Application materials: The Marshall application requires the candidate to write several essays and upload transcripts from all college-level work. Application components and instructions are described in detail on the Marshall Application page.
Content: Please comment on the candidate's general fitness for the course of study proposed, particularly in upper-level coursework, and the suitability of the university chosen (why their studies and proposed career would be best served by being at a British university). Observations about the candidate's general character as well as academic standing and ability will be of great value to the selection authorities in deciding which candidates should be invited for an interview at the Regional Centre. The Selectors look for candidates who have the potential to excel as scholars, as leaders and as contributors to improved UK-US understanding and base their selection on the candidate's academic merit, leadership potential and ambassadorial potential. Preference is given to candidates who combine high academic ability with the capacity to play an active part in the life of the United Kingdom university to which they go, and who display potential to make a significant contribution to their own society. As you craft your letter, you may find helpful our suggestions for writers of recommendation letters.
Format and submission: Please submit your letter by August 27, 2021, so that the Committee on Student Fellowships can review it along with the candidate's other application materials. Your letter provides information critical to their endorsement decision. Letters have a 1,000 word limit and are submitted by copying and pasting into an online portal. Recommenders will recieve an email invitation from the Marshall Scholarship Embark Application system providing a link and instructions for submitting the letter. Alternatively, you can send your letter as a Word doc to Christine Overstreet and she can copy and paste the letter into the portal on your behalf. Please address your letter to the Marshall Scholarship Selection Committee. If a candidate is selected as a Scholar by the Marshall Commission, you will be sent a second email with a pdf of your letter attached. If this occurs, Marshall will ask you to print your letter on institutional letterhead, sign it by hand in ink, and mail it to the address provided. (Therefore, please save your original copy on a Word document so that you can easily print it onto letterhead should the applicant be offered the scholarship.) Information for recommenders on the Marshall website.

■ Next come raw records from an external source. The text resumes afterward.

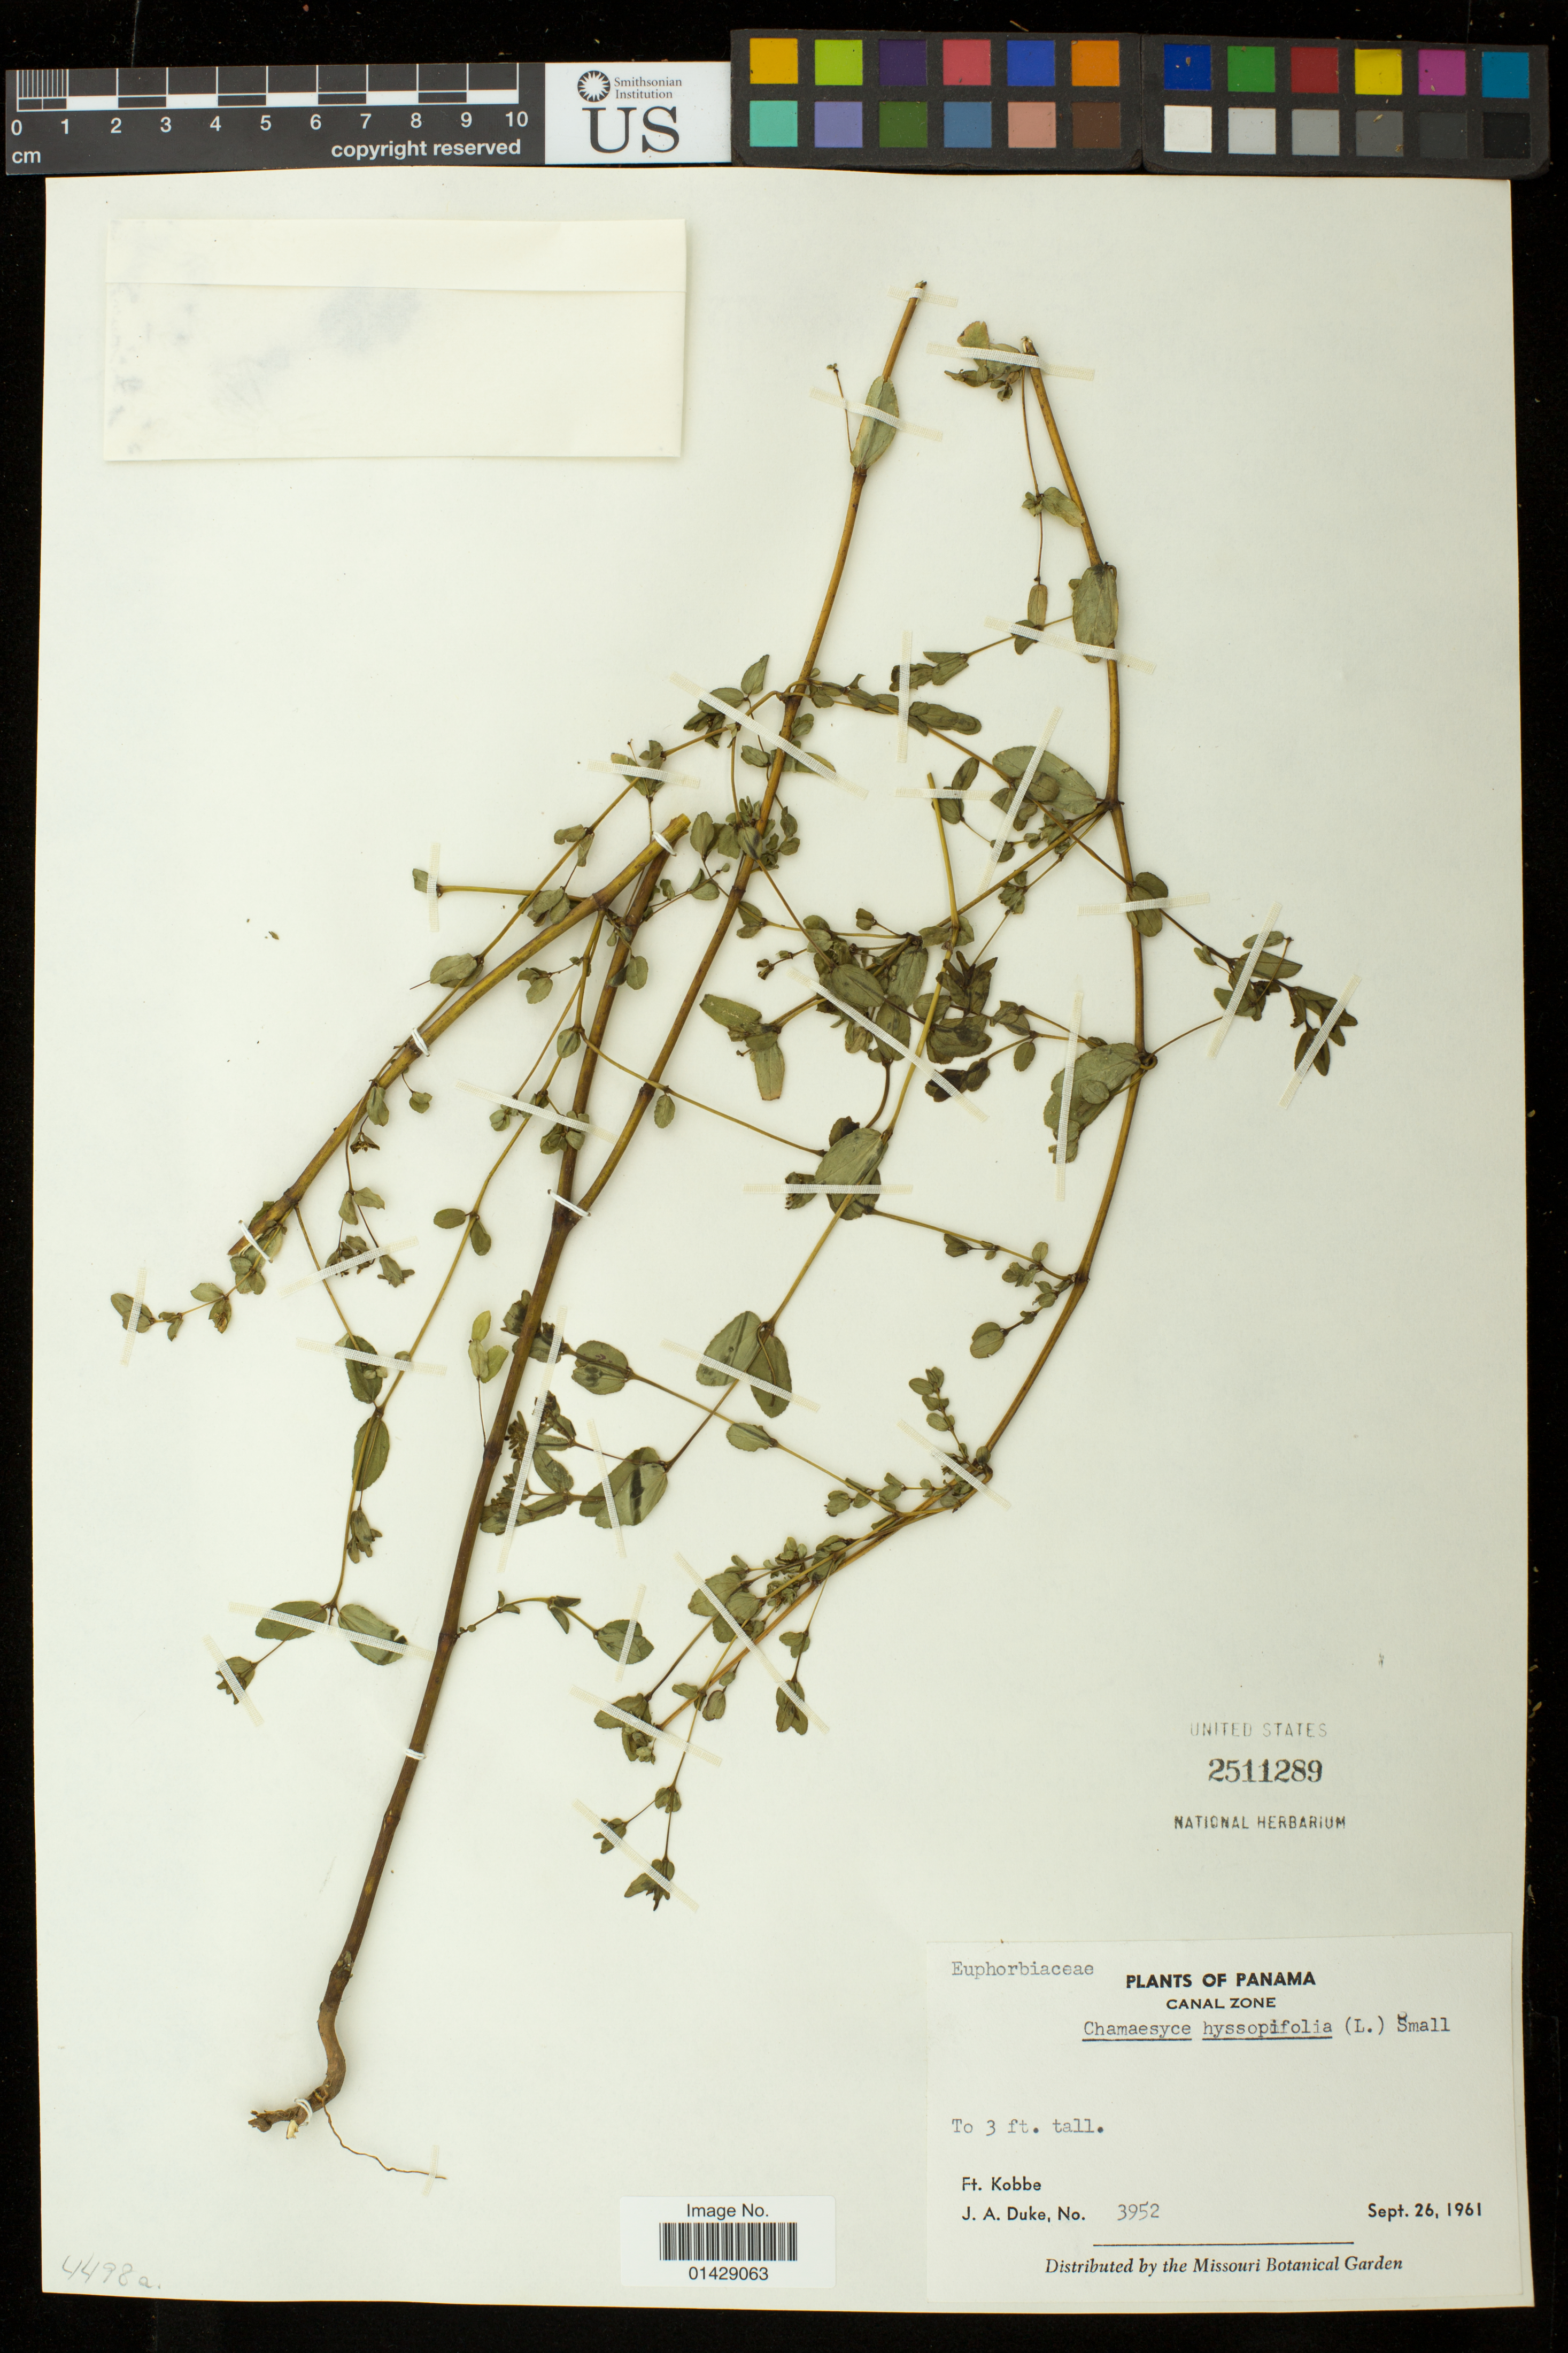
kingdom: Plantae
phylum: Tracheophyta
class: Magnoliopsida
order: Malpighiales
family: Euphorbiaceae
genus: Euphorbia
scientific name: Euphorbia hyssopifolia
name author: L.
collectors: J. A. Duke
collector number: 3952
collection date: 1961-09-26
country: Panama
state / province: Panamá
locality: Ft. Kobbe, Canal Zone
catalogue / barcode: US 2511289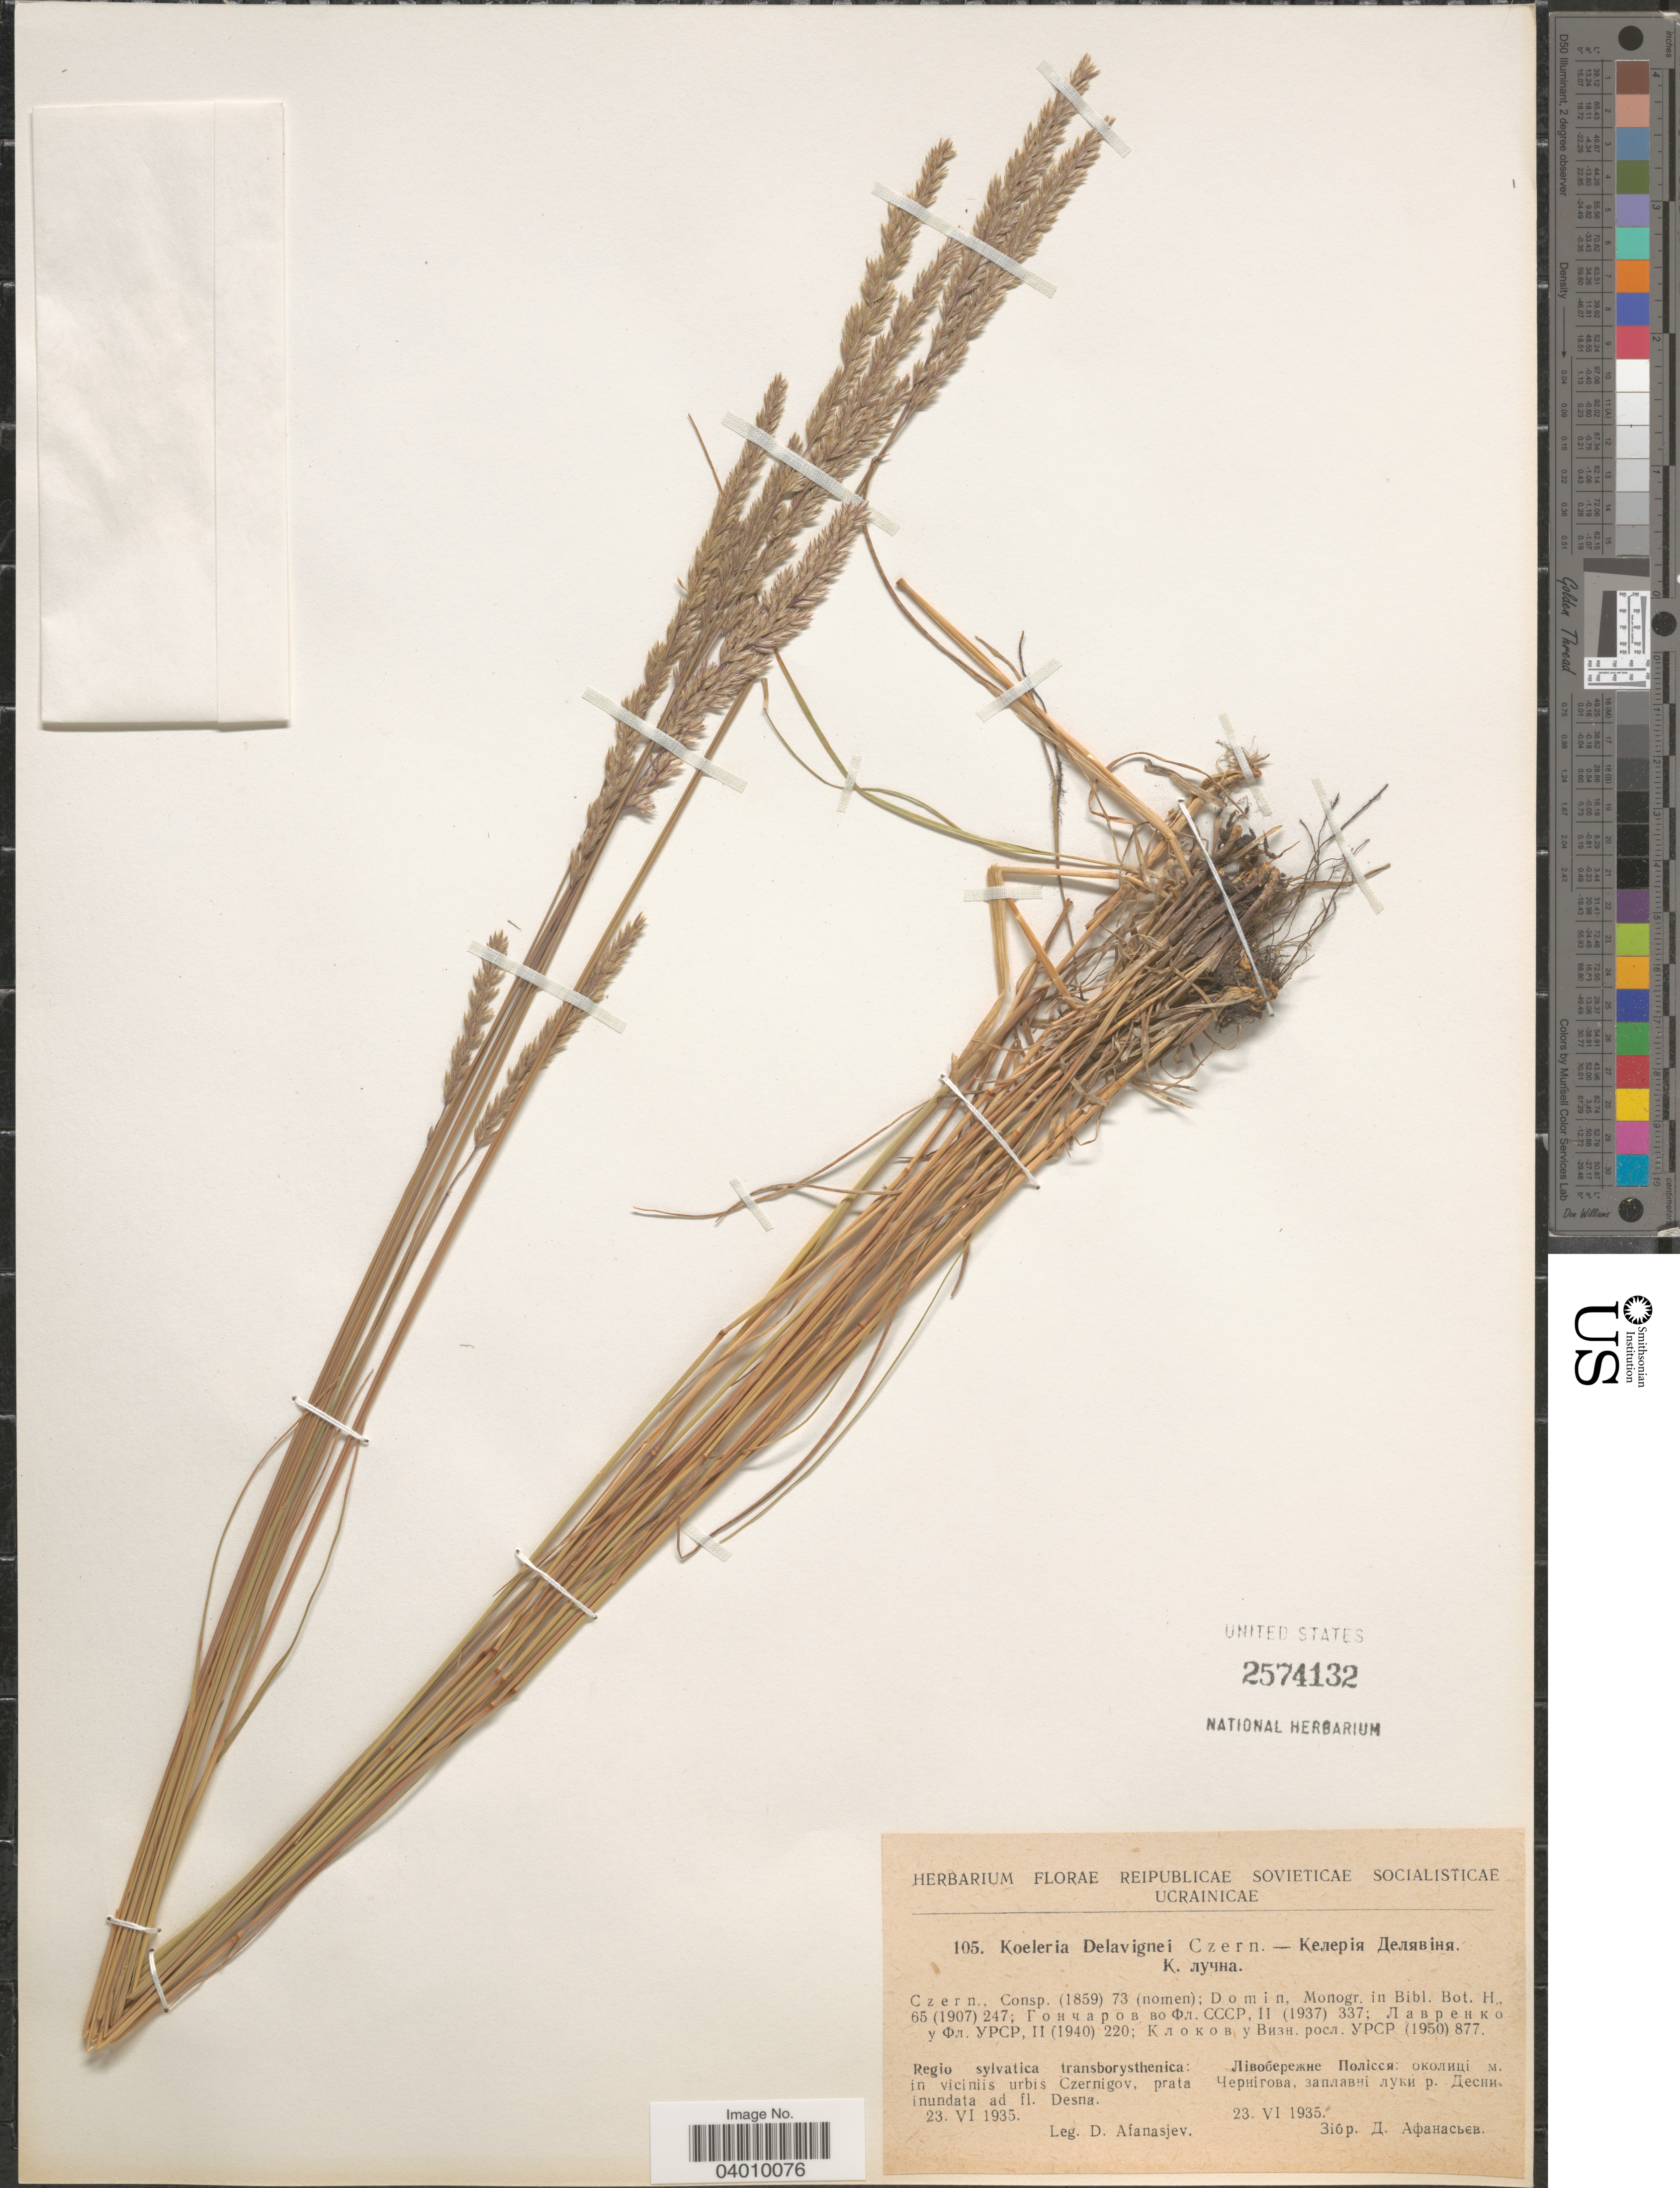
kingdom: Plantae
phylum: Tracheophyta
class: Liliopsida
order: Poales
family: Poaceae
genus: Koeleria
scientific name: Koeleria delavignei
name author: Czern. ex Domin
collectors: D. Afanasjev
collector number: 105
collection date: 1935-06-23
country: Ukraine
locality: Reipublicae Sovieticae Socialisticae Ucrainicae. Regio sylvatica transborysthenica: in viciniis urbis Czernigov, prata inundata ad fl. Desna.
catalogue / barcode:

Foundation website: http://www.marshallscholarship.org/
Deadlines: see application timelines
Christine Overstreet, Director of Fellowships
212 Converse Hall, 413-542-2536, firstname.lastname@example.org
Eric Myers, Associate Director, Fellowships
Mailing address: Office of Fellowships, Amherst College, Amherst, MA 01002
Amherst College Marshall Winners & Finalists
Amherst's most recent Marshall Scholar is Dakota Foster '18 in 2017. Conor Clarke '08 was a Marshall winner; recent finalists include Emily Isko '18, Jacob Witten ’14, Dylan Vasey ’14, Kyra Ellis-Moore ’15, Ned Kleiner '16, Siraj Sindhu '17, and Dustin Tran '18. Jeremy Thomas '21 was selected but declined it to accept a Rhodes Scholarship.